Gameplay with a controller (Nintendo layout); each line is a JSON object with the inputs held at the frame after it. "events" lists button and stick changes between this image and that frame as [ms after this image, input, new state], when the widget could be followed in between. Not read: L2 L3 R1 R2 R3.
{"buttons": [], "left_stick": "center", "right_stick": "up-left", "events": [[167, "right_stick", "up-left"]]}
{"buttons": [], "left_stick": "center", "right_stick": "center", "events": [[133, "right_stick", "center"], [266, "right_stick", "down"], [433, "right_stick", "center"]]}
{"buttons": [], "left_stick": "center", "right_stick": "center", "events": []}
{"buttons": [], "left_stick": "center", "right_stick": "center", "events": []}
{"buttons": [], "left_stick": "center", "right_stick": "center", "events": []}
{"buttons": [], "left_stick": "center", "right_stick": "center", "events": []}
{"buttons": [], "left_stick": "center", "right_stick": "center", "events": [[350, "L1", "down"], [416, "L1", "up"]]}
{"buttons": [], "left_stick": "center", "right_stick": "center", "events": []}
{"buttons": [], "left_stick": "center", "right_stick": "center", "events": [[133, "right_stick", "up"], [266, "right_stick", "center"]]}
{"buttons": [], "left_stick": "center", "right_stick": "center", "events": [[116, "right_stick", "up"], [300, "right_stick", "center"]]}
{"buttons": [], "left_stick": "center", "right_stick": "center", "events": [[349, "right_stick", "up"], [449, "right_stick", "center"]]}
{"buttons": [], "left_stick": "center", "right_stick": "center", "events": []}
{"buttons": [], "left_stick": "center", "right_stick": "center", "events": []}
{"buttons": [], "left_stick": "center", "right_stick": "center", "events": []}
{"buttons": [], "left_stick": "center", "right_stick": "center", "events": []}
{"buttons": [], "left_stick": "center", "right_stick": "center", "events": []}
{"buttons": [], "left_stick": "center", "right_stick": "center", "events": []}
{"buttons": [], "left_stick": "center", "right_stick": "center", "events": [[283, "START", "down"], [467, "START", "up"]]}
####################
(WORK TO COMPLETE)
Select all lines in the listing that include the word "down".

(SOLUTION)
{"buttons": [], "left_stick": "center", "right_stick": "center", "events": [[133, "right_stick", "center"], [266, "right_stick", "down"], [433, "right_stick", "center"]]}
{"buttons": [], "left_stick": "center", "right_stick": "center", "events": [[350, "L1", "down"], [416, "L1", "up"]]}
{"buttons": [], "left_stick": "center", "right_stick": "center", "events": [[283, "START", "down"], [467, "START", "up"]]}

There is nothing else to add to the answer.